The PQ is obsessed with language domination to a degree that is in political terms pathological. The devastation of English school boards; the linguistic hardships imposed on the men and women who protect our country from harm; the cultural and psychological marginalization of fellow citizens for the Original Sin of being anglophone: What we are seeing with this government makes the patriarchy of the Roman Catholic Church in the years before the Quiet Revolution seem anodyne by comparison. 

In throwing off the Church’s domination, and with it all the trappings of their religion, Quebec also divorced itself from its cultural roots. 

The religious metaphor is apt. In throwing off the Church’s domination, and with it all the trappings of their religion, Quebec also divorced itself from its cultural roots. Without roots, there can be no new branches. All Quebec has that may be called culturally unique is language. The moral panic we have seen over the years – first to preserve French from disappearance, but now the push by Quebec’s new high priests to sanctify it and keep it safe from the pollution of other languages – is unjust to non-francophones, but arguably more harmful to francophones, whose aspirations have been appropriated as burnt offerings to the language gods.
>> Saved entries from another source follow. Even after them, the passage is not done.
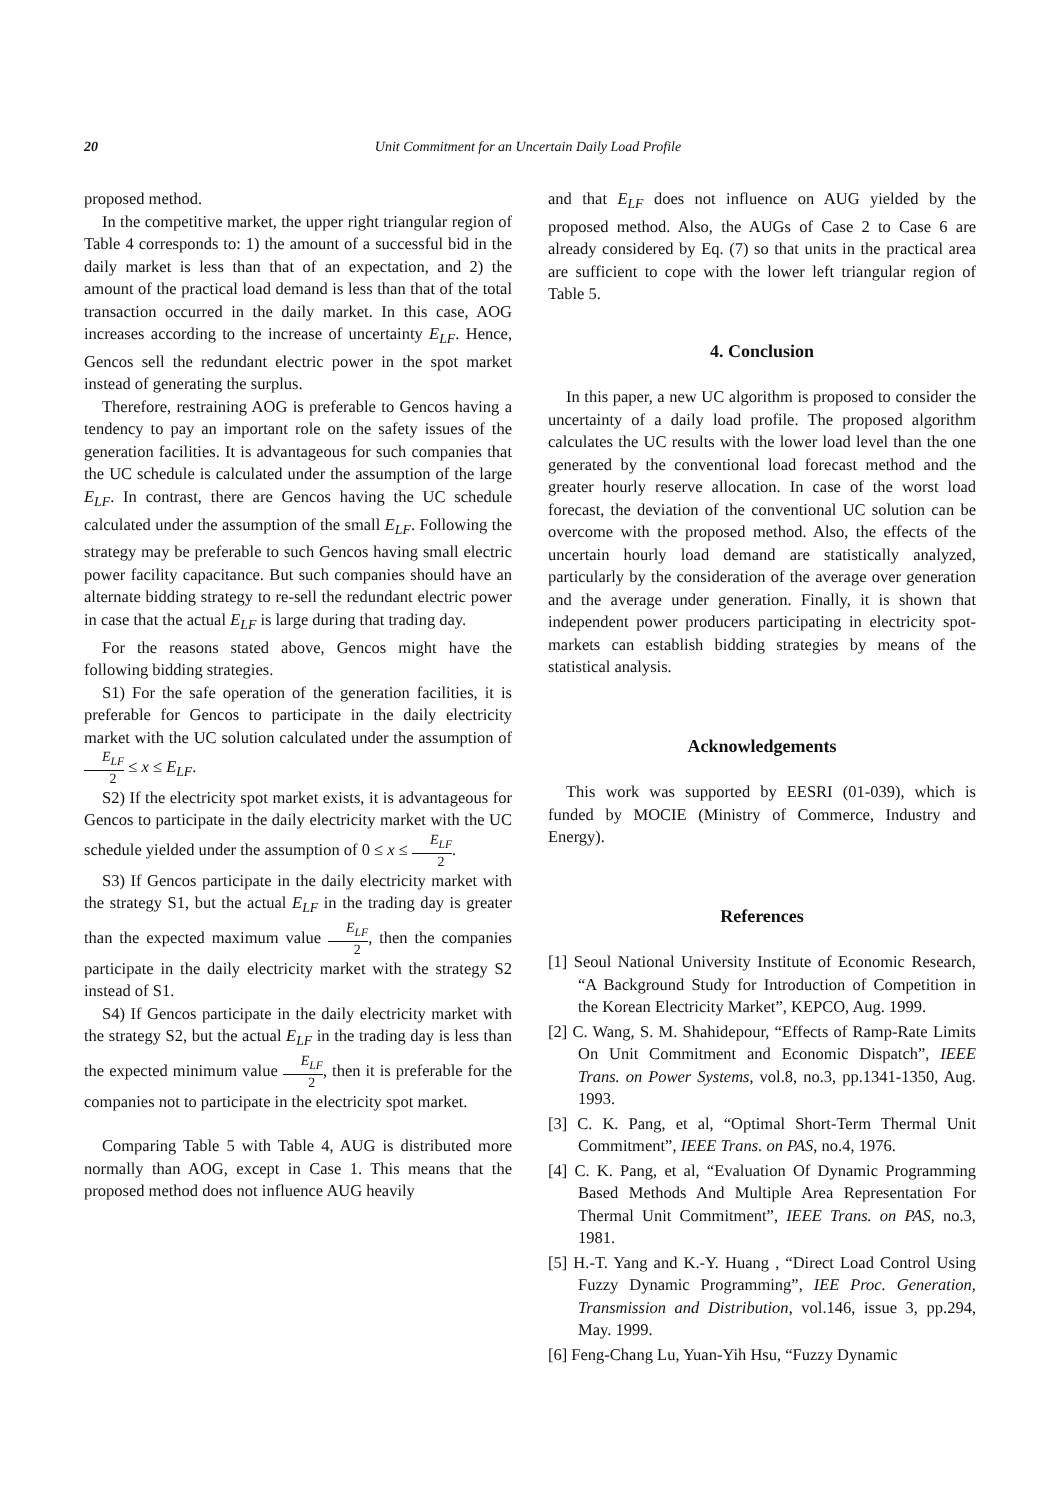20 Unit Commitment for an Uncertain Daily Load Profile
proposed method.
In the competitive market, the upper right triangular region of Table 4 corresponds to: 1) the amount of a successful bid in the daily market is less than that of an expectation, and 2) the amount of the practical load demand is less than that of the total transaction occurred in the daily market. In this case, AOG increases according to the increase of uncertainty E<sub>LF</sub>. Hence, Gencos sell the redundant electric power in the spot market instead of generating the surplus.
Therefore, restraining AOG is preferable to Gencos having a tendency to pay an important role on the safety issues of the generation facilities. It is advantageous for such companies that the UC schedule is calculated under the assumption of the large E<sub>LF</sub>. In contrast, there are Gencos having the UC schedule calculated under the assumption of the small E<sub>LF</sub>. Following the strategy may be preferable to such Gencos having small electric power facility capacitance. But such companies should have an alternate bidding strategy to re-sell the redundant electric power in case that the actual E<sub>LF</sub> is large during that trading day.
For the reasons stated above, Gencos might have the following bidding strategies.
S1) For the safe operation of the generation facilities, it is preferable for Gencos to participate in the daily electricity market with the UC solution calculated under the assumption of E<sub>LF</sub> 2 ≤ x ≤ E<sub>LF</sub>.
S2) If the electricity spot market exists, it is advantageous for Gencos to participate in the daily electricity market with the UC schedule yielded under the assumption of 0 ≤ x ≤ E<sub>LF</sub> 2.
S3) If Gencos participate in the daily electricity market with the strategy S1, but the actual E<sub>LF</sub> in the trading day is greater than the expected maximum value E<sub>LF</sub> 2, then the companies participate in the daily electricity market with the strategy S2 instead of S1.
S4) If Gencos participate in the daily electricity market with the strategy S2, but the actual E<sub>LF</sub> in the trading day is less than the expected minimum value E<sub>LF</sub> 2, then it is preferable for the companies not to participate in the electricity spot market.
Comparing Table 5 with Table 4, AUG is distributed more normally than AOG, except in Case 1. This means that the proposed method does not influence AUG heavily
and that E<sub>LF</sub> does not influence on AUG yielded by the proposed method. Also, the AUGs of Case 2 to Case 6 are already considered by Eq. (7) so that units in the practical area are sufficient to cope with the lower left triangular region of Table 5.
4. Conclusion
In this paper, a new UC algorithm is proposed to consider the uncertainty of a daily load profile. The proposed algorithm calculates the UC results with the lower load level than the one generated by the conventional load forecast method and the greater hourly reserve allocation. In case of the worst load forecast, the deviation of the conventional UC solution can be overcome with the proposed method. Also, the effects of the uncertain hourly load demand are statistically analyzed, particularly by the consideration of the average over generation and the average under generation. Finally, it is shown that independent power producers participating in electricity spot-markets can establish bidding strategies by means of the statistical analysis.
Acknowledgements
This work was supported by EESRI (01-039), which is funded by MOCIE (Ministry of Commerce, Industry and Energy).
References
[1] Seoul National University Institute of Economic Research, “A Background Study for Introduction of Competition in the Korean Electricity Market”, KEPCO, Aug. 1999.
[2] C. Wang, S. M. Shahidepour, “Effects of Ramp-Rate Limits On Unit Commitment and Economic Dispatch”, IEEE Trans. on Power Systems, vol.8, no.3, pp.1341-1350, Aug. 1993.
[3] C. K. Pang, et al, “Optimal Short-Term Thermal Unit Commitment”, IEEE Trans. on PAS, no.4, 1976.
[4] C. K. Pang, et al, “Evaluation Of Dynamic Programming Based Methods And Multiple Area Representation For Thermal Unit Commitment”, IEEE Trans. on PAS, no.3, 1981.
[5] H.-T. Yang and K.-Y. Huang , “Direct Load Control Using Fuzzy Dynamic Programming”, IEE Proc. Generation, Transmission and Distribution, vol.146, issue 3, pp.294, May. 1999.
[6] Feng-Chang Lu, Yuan-Yih Hsu, “Fuzzy Dynamic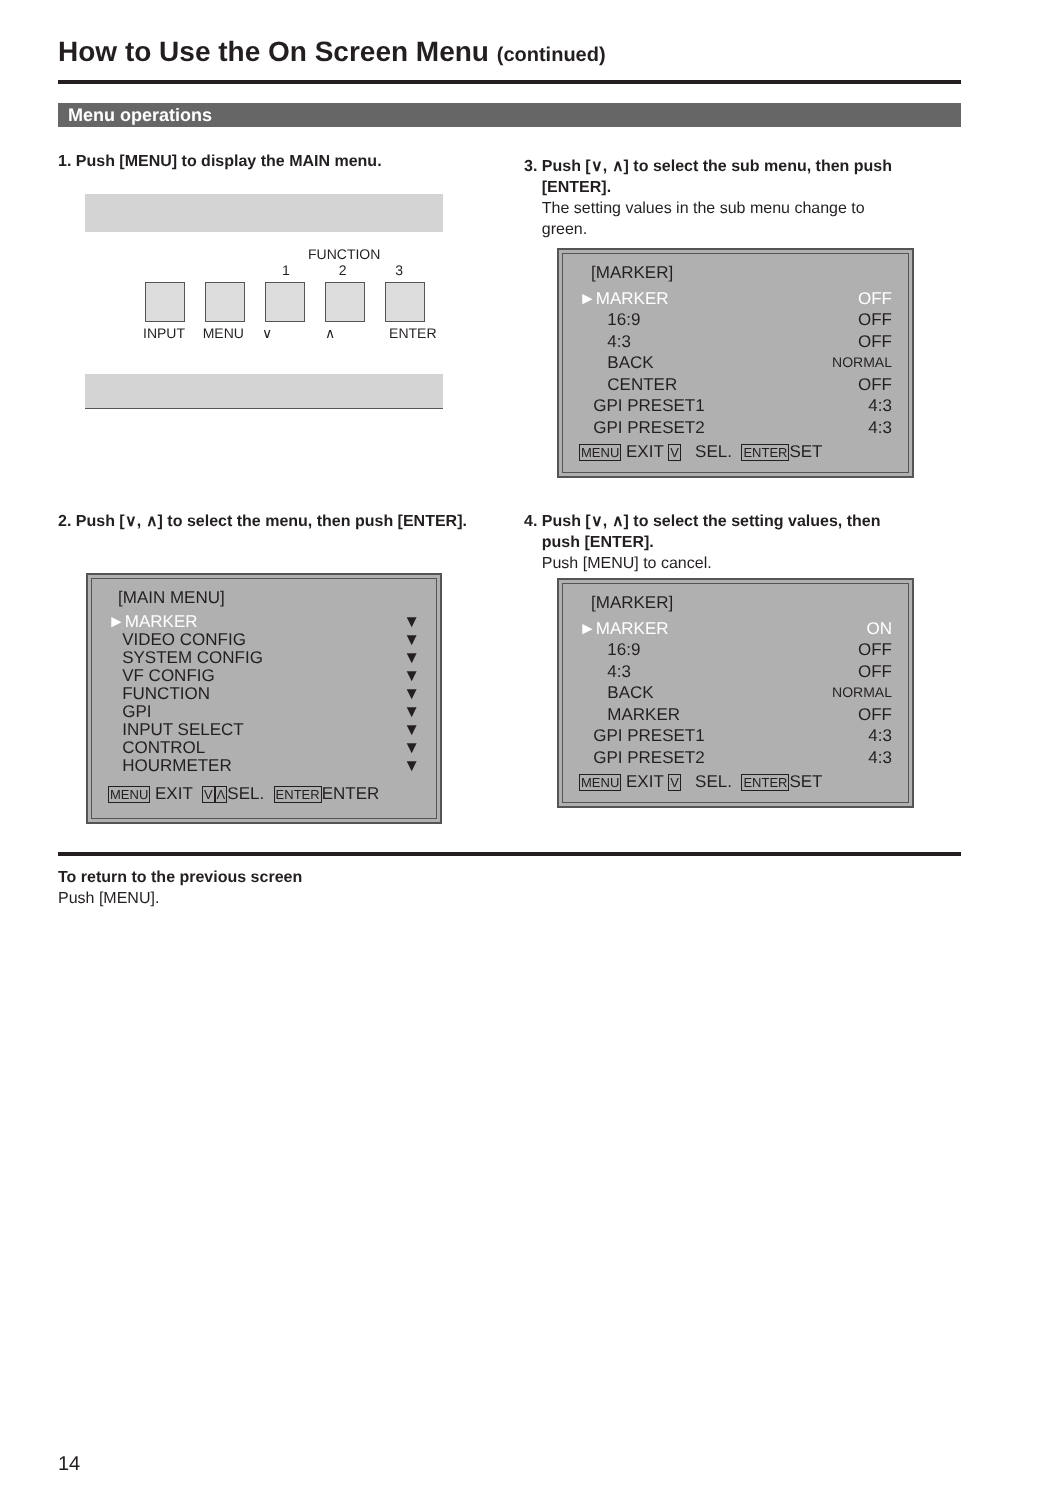How to Use the On Screen Menu (continued)
Menu operations
1. Push [MENU] to display the MAIN menu.
FUNCTION
1 2 3
INPUT MENU ∨ ∧ ENTER
2. Push [∨, ∧] to select the menu, then push [ENTER].
[MAIN MENU]
►MARKER ▼
VIDEO CONFIG ▼
SYSTEM CONFIG ▼
VF CONFIG ▼
FUNCTION ▼
GPI ▼
INPUT SELECT ▼
CONTROL ▼
HOURMETER ▼
MENU EXIT VΛSEL. ENTERENTER
3. Push [∨, ∧] to select the sub menu, then push
[ENTER].
The setting values in the sub menu change to
green.
[MARKER]
►MARKER OFF
16:9 OFF
4:3 OFF
BACK NORMAL
CENTER OFF
GPI PRESET1 4:3
GPI PRESET2 4:3
MENU EXIT V SEL. ENTERSET
4. Push [∨, ∧] to select the setting values, then
push [ENTER].
Push [MENU] to cancel.
[MARKER]
►MARKER ON
16:9 OFF
4:3 OFF
BACK NORMAL
MARKER OFF
GPI PRESET1 4:3
GPI PRESET2 4:3
MENU EXIT V SEL. ENTERSET
To return to the previous screen
Push [MENU].
14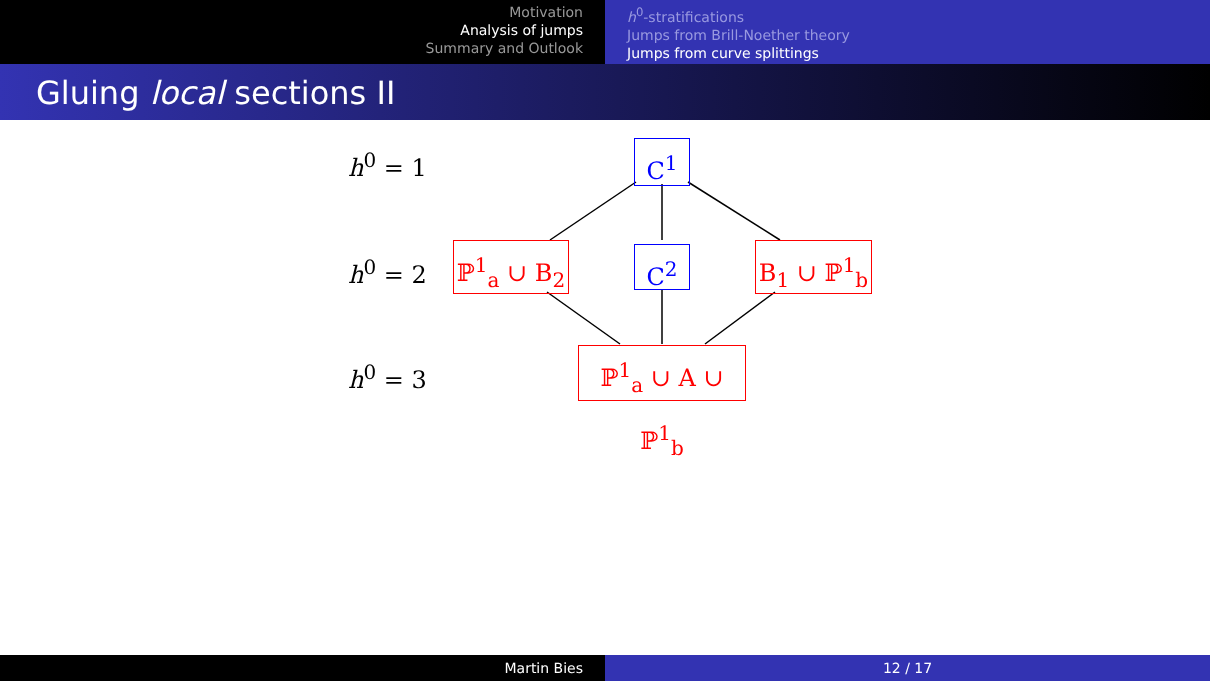Motivation
Analysis of jumps
Summary and Outlook
h<sup>0</sup>-stratifications
Jumps from Brill-Noether theory
Jumps from curve splittings
Gluing local sections II
h<sup>0</sup> = 1
h<sup>0</sup> = 2
h<sup>0</sup> = 3
C<sup>1</sup>
ℙ<sup>1</sup><sub>a</sub> ∪ B<sub>2</sub>
C<sup>2</sup>
B<sub>1</sub> ∪ ℙ<sup>1</sup><sub>b</sub>
ℙ<sup>1</sup><sub>a</sub> ∪ A ∪ ℙ<sup>1</sup><sub>b</sub>
Martin Bies 12 / 17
Why are they doing this? Well, why is the NCAA holding a basketball tournament right now, even though 67 of 68 teams will end their seasons as losers? Because coming together with your team to fight is fun. Defeating the foe is even more fun. As John Milius phrased it:

Mongol General: Hao! Dai ye! We won again! This is good, but what is best in life? 

Mongol: The open steppe, fleet horse, falcons at your wrist, and the wind in your hair. 

Mongol General: Wrong! Conan! What is best in life? 

Conan: To crush your enemies, see them driven before you, and to hear the lamentation of their women. 

Look, very few people have gotten killed in Quebec's language wars over the last 45 years. And it's not as if Quebec has fallen into ruin because the Québécois have been slowly shoving out the Scots and Jews who used to run Montreal's businesses. Quebec isn't Zimbabwe. The Québécois can run their own country.

Sure, it's annoying to see the winners win by being nasty and the losers lose because they are nice, but such is the way of the world.